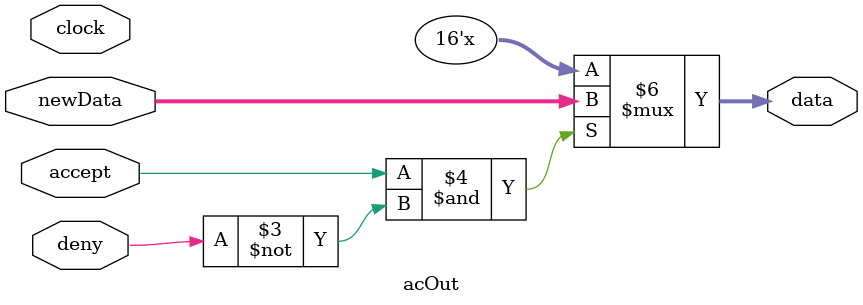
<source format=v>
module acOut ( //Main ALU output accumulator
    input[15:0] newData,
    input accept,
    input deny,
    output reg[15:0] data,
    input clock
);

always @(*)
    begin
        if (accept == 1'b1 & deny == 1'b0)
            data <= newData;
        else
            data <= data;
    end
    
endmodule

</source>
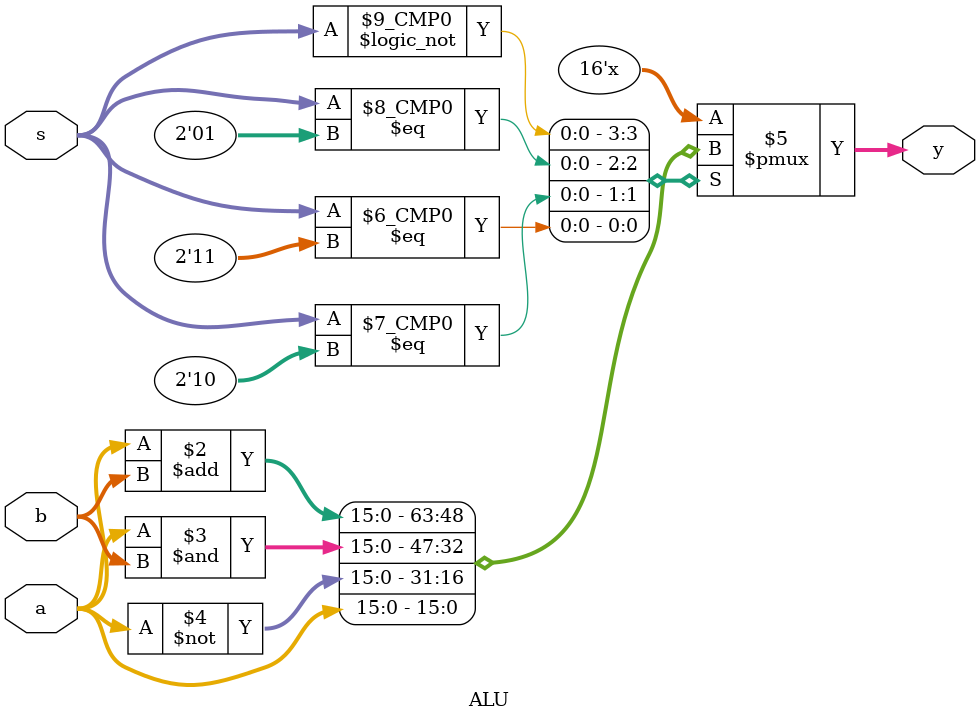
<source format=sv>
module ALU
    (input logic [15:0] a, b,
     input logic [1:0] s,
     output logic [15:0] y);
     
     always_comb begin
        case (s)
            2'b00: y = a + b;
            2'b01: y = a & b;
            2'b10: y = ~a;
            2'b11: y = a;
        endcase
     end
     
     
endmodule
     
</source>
-=-=-=-=-
Find the word "logic" in the entries above. Copy every line that has it.

Answer space |
    (input logic [15:0] a, b,
     input logic [1:0] s,
     output logic [15:0] y);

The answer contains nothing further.